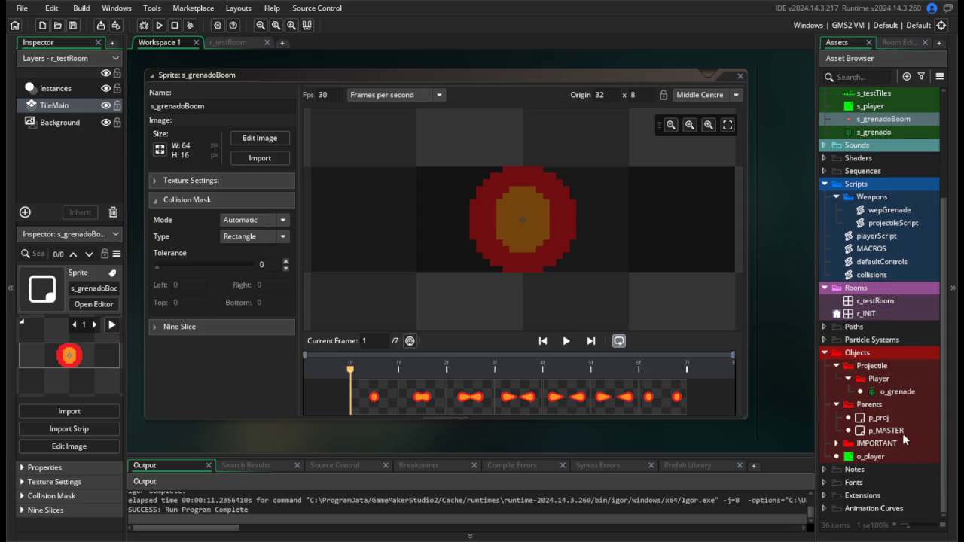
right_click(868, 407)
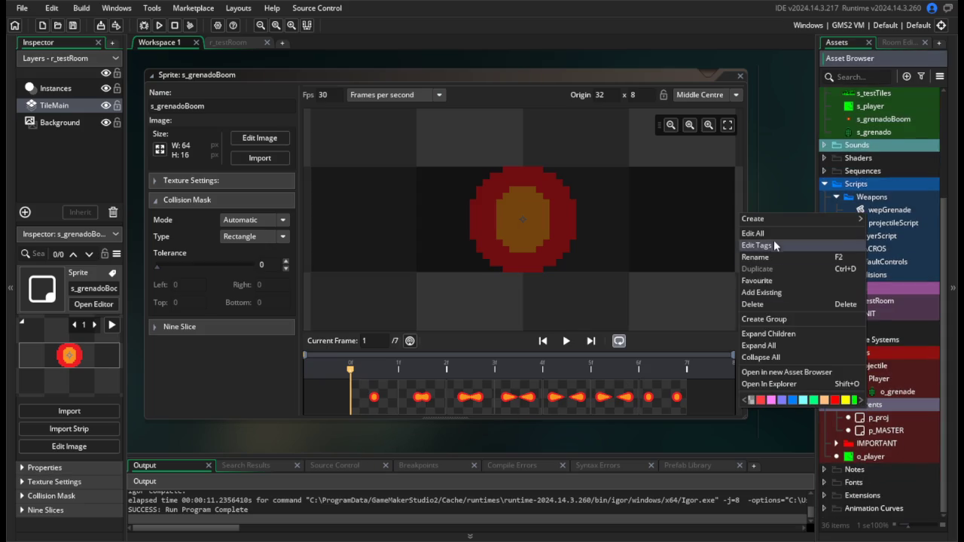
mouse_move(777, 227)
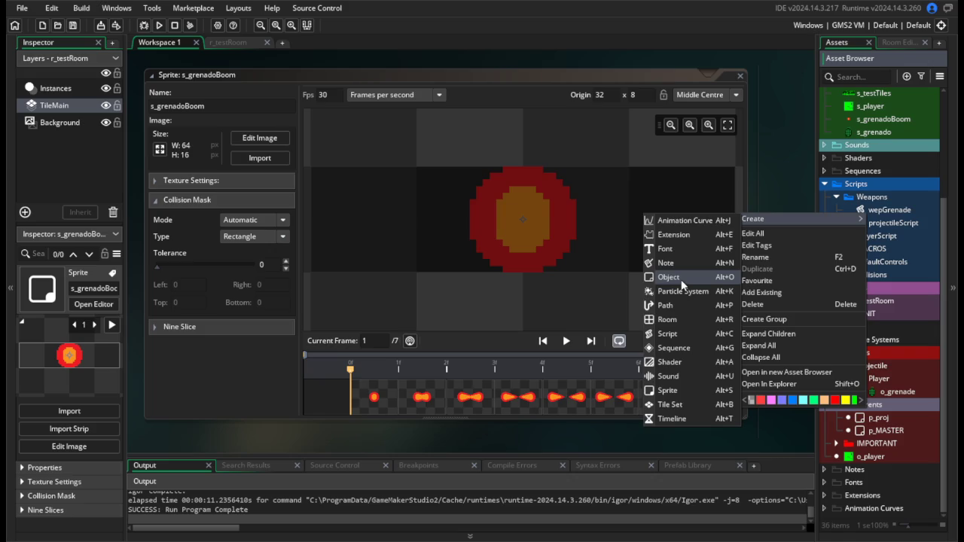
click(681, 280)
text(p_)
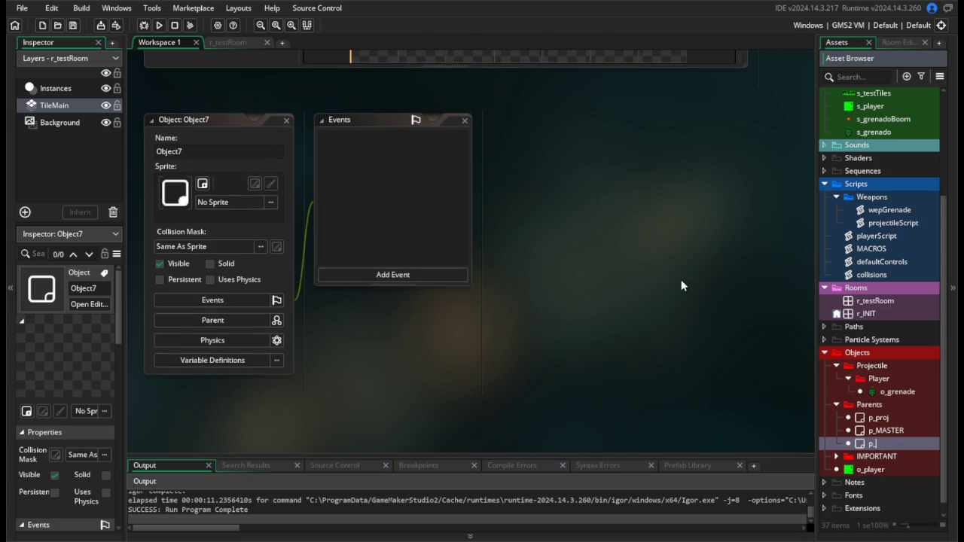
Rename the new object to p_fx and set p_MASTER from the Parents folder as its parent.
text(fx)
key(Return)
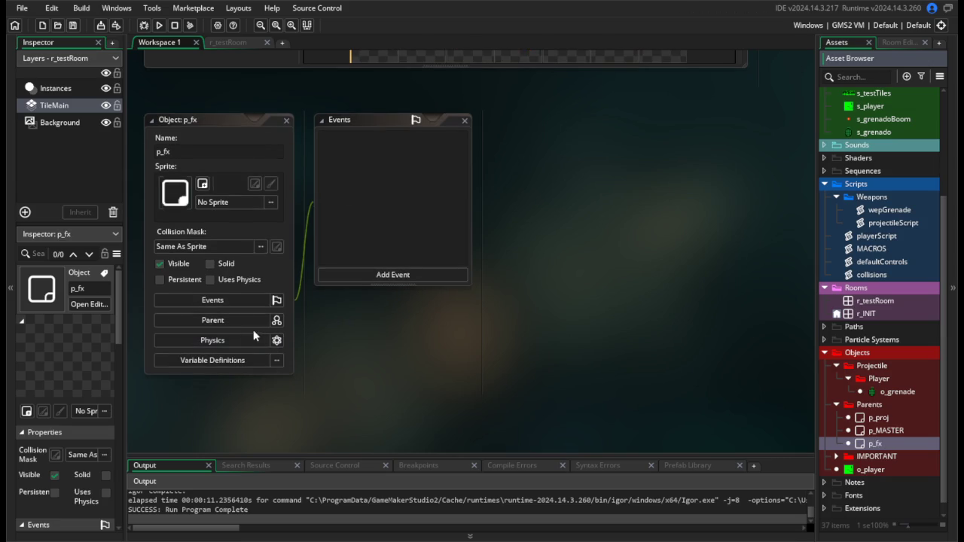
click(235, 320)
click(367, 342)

**Exercise goal:** Every line above should be transcribed exactly, though no image should be carried over.

**Reply:**
right_click(868, 407)
mouse_move(777, 227)
click(681, 280)
text(p_)
Rename the new object to p_fx and set p_MASTER from the Parents folder as its parent.
text(fx)
key(Return)
click(235, 320)
click(367, 342)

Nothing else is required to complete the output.